Secretly I've always thought that belly boarding is far more dignified than bodyboarding. It has tradition and style, I even fancy some of the threads...people don't know what old skool really is.
There's a historical stir for surfing in Kernow at present, originally I'd put it down to a wave drought of epic proportions...it was winter last time I saw a wave.
English Jews of the 1920's who'd be surfing Cornwall on their belly boards, apparently by 1929 they'd seen some pretty grainy footage of Australians surfing standing up instead of prone and knocked themselves up a board or two. They gunned it down from the base in Hove with their new shred sticks wrapped in cloth and hacked buckets out of fistral beach.
Some old dear in Cambridgeshire found the video footage knocking around in her attic and the good old boys down at the British Surfing Museum lovingly restored it.
Eventually the jewish surfing community decided that stopping Europe's number one anti Semitist was more important and whilst away fighting the Bosh bastards, someone nicked the boards out of their back garden....(just like my Bic, when I was in the USA last month).....a tragic lose to our surfing heritage.

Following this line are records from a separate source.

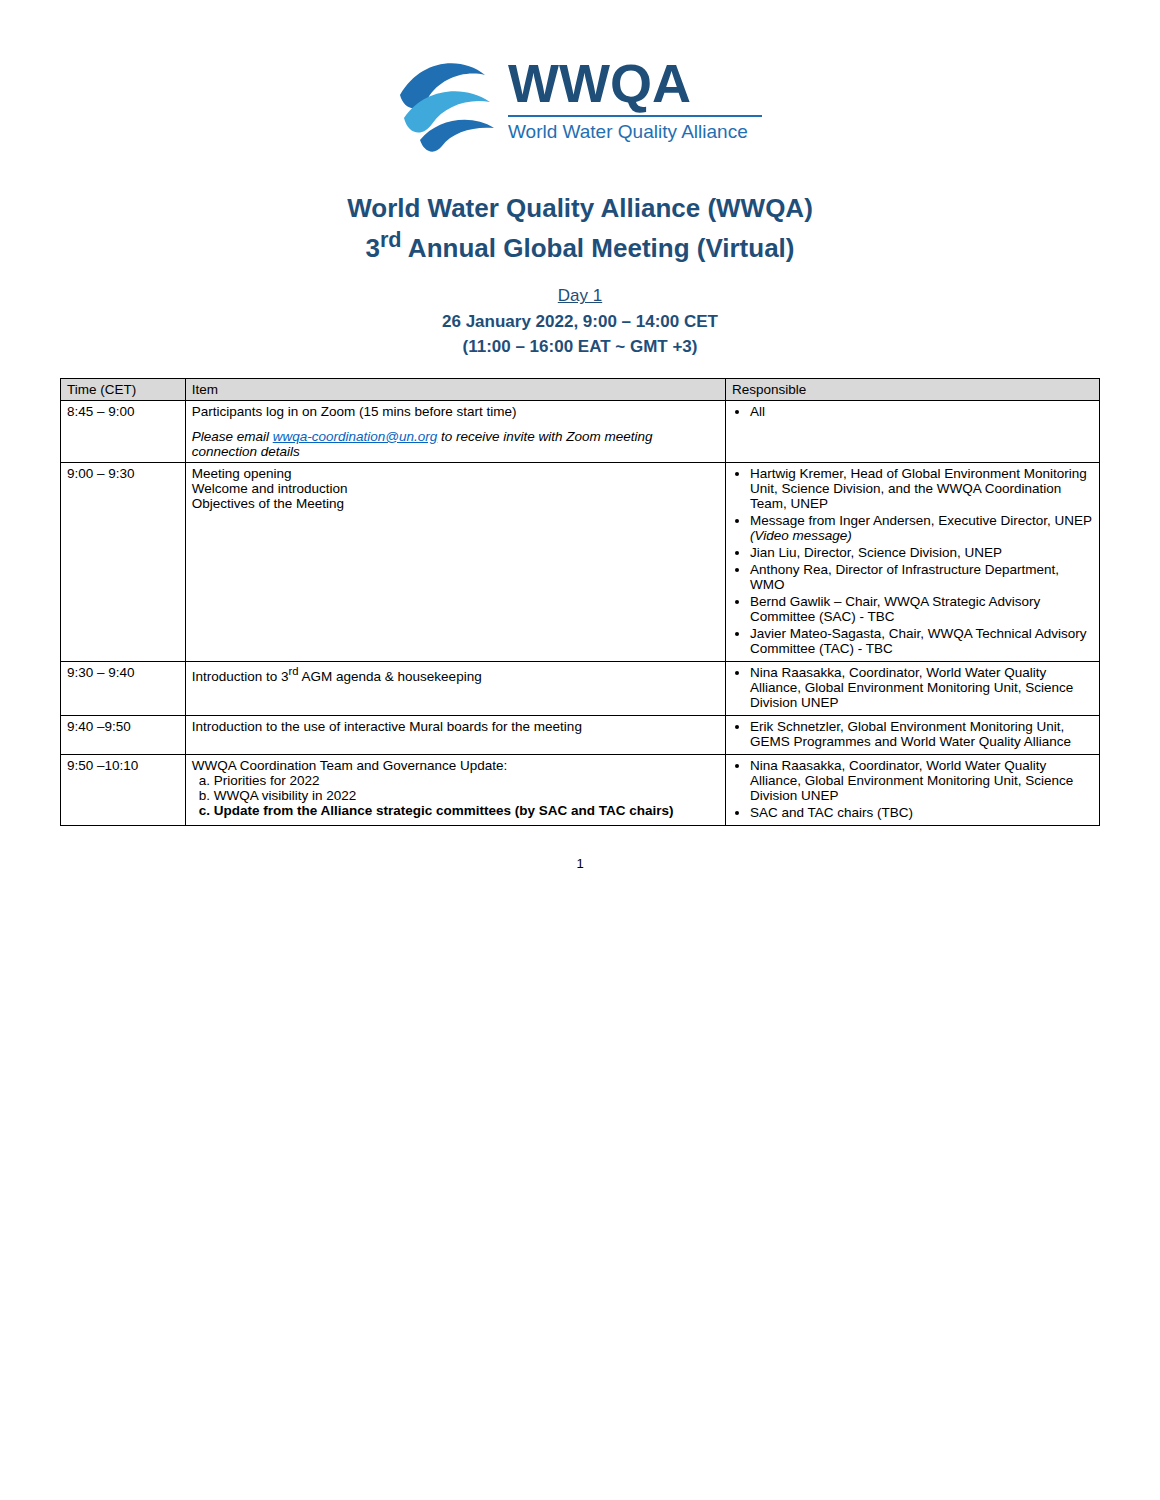WWQA World Water Quality Alliance
World Water Quality Alliance (WWQA)3rd Annual Global Meeting (Virtual)
Day 1 26 January 2022, 9:00 – 14:00 CET (11:00 – 16:00 EAT ~ GMT +3)
| Time (CET) | Item | Responsible |
| --- | --- | --- |
| 8:45 – 9:00 | Participants log in on Zoom (15 mins before start time) Please email wwqa-coordination@un.org to receive invite with Zoom meeting connection details | All |
| 9:00 – 9:30 | Meeting opening Welcome and introduction Objectives of the Meeting | Hartwig Kremer, Head of Global Environment Monitoring Unit, Science Division, and the WWQA Coordination Team, UNEP Message from Inger Andersen, Executive Director, UNEP (Video message) Jian Liu, Director, Science Division, UNEP Anthony Rea, Director of Infrastructure Department, WMO Bernd Gawlik – Chair, WWQA Strategic Advisory Committee (SAC) - TBC Javier Mateo-Sagasta, Chair, WWQA Technical Advisory Committee (TAC) - TBC |
| 9:30 – 9:40 | Introduction to 3 rd AGM agenda & housekeeping | Nina Raasakka, Coordinator, World Water Quality Alliance, Global Environment Monitoring Unit, Science Division UNEP |
| 9:40 –9:50 | Introduction to the use of interactive Mural boards for the meeting | Erik Schnetzler, Global Environment Monitoring Unit, GEMS Programmes and World Water Quality Alliance |
| 9:50 –10:10 | WWQA Coordination Team and Governance Update: Priorities for 2022 WWQA visibility in 2022 Update from the Alliance strategic committees (by SAC and TAC chairs) | Nina Raasakka, Coordinator, World Water Quality Alliance, Global Environment Monitoring Unit, Science Division UNEP SAC and TAC chairs (TBC) |
1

What puzzled me more was that Peru started surfing in the 1940's on the back of Carlos Drogny's return from Hawaii, Australia started surfing in 1915 with the visit of Duke Kahanamoku and California in 1885 with Hawaiian princes bringing their presence to bare. That suggests to me that Britain was one of the first surfing nations, and kicks France's claims of surfing first in Europe into the garlic patch, not only that, but I put it thus: Britain was the first surfing nation of the modern era that used deduction and innovation instead of a mentoring system to develop wave riding as we know it. No one came here and showed us what to do.
Excuse my slight xenophobic over tones: I'm trying to fit in with the new Tory led government which has begin to lead our nation.
I'm led to believe that a book and film will be available soon regarding this foray into British surfing history.